* _Required work_:
Reproduce everything from the line containing "Цвет свечения" down to the line containing "Мощность на 1м, W/m" in the entries below, including both of those lines and nothing else.

(Beginning of Material shown)

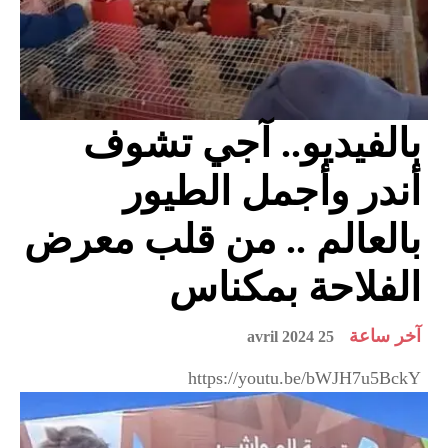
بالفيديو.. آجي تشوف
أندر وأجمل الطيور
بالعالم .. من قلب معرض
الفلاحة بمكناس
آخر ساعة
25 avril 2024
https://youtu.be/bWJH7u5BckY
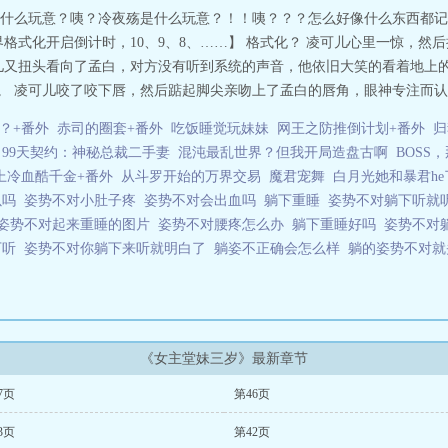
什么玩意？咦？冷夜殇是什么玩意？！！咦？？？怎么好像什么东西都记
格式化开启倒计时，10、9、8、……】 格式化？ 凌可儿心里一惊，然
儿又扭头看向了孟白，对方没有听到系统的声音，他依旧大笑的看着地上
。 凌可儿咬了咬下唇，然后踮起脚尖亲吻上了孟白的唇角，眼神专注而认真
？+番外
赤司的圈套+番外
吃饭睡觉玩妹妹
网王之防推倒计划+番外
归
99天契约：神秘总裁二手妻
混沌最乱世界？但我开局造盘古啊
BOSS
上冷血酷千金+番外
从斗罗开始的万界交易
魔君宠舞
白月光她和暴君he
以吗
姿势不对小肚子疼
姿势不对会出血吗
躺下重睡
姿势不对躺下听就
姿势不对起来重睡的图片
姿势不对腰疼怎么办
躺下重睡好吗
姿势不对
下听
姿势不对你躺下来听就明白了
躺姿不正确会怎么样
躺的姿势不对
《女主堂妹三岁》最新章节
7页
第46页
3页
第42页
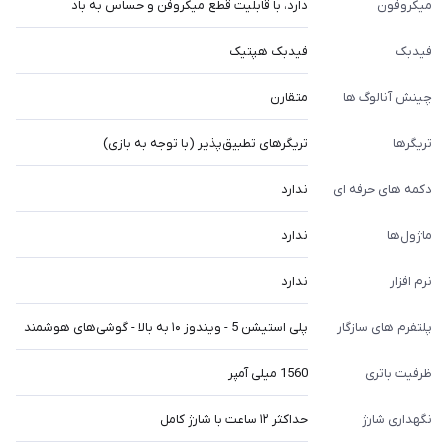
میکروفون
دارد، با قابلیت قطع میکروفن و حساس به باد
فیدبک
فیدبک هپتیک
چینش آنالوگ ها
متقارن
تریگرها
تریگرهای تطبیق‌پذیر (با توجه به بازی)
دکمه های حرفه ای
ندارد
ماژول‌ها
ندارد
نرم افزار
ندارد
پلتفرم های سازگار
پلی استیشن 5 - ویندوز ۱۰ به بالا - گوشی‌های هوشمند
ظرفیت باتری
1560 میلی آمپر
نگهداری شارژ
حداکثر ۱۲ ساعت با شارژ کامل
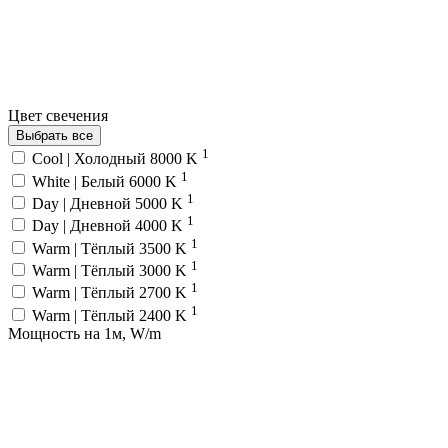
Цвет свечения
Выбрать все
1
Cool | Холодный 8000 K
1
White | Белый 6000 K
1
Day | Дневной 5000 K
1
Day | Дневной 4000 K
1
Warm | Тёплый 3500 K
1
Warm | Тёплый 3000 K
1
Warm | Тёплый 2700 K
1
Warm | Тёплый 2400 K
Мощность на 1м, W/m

(End of Material shown)
(Beginning of Material shown)

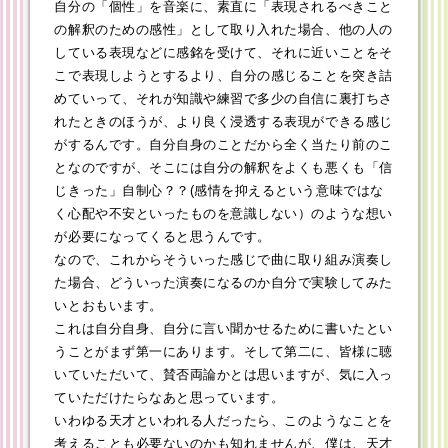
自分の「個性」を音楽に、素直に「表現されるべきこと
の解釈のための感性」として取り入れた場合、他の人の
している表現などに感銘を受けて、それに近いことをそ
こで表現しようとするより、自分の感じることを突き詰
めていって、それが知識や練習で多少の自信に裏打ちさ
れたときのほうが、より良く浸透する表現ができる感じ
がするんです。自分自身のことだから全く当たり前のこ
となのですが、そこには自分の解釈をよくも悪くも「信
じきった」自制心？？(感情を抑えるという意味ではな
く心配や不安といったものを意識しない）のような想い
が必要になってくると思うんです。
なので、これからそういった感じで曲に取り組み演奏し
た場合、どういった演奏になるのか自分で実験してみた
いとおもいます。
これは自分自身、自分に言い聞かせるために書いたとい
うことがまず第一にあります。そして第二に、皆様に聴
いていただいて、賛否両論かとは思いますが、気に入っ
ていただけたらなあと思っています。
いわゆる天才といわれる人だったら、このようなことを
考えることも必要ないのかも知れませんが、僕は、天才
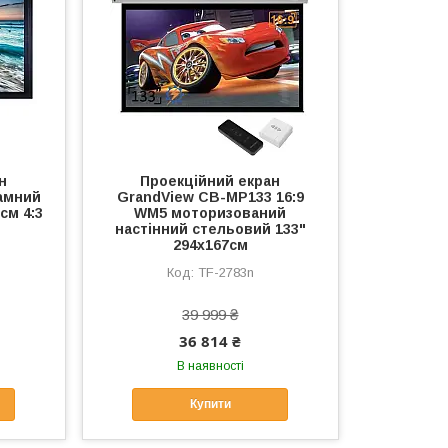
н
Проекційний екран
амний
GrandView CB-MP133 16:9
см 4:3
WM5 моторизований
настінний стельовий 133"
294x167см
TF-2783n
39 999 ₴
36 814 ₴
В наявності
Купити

(End of Material shown)
(Beginning of Material shown)

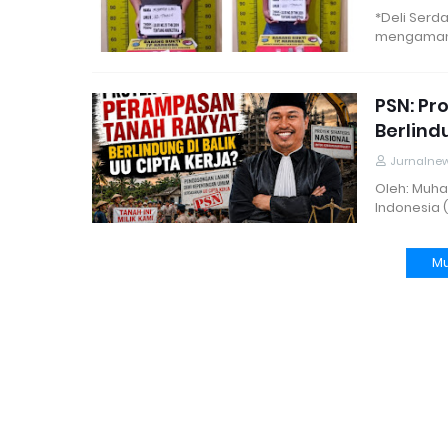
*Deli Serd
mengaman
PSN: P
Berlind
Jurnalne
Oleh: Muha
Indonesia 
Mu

(End of Material shown)

* _Result for this task_:
Цвет свечения
Выбрать все
1
Cool | Холодный 8000 K
1
White | Белый 6000 K
1
Day | Дневной 5000 K
1
Day | Дневной 4000 K
1
Warm | Тёплый 3500 K
1
Warm | Тёплый 3000 K
1
Warm | Тёплый 2700 K
1
Warm | Тёплый 2400 K
Мощность на 1м, W/m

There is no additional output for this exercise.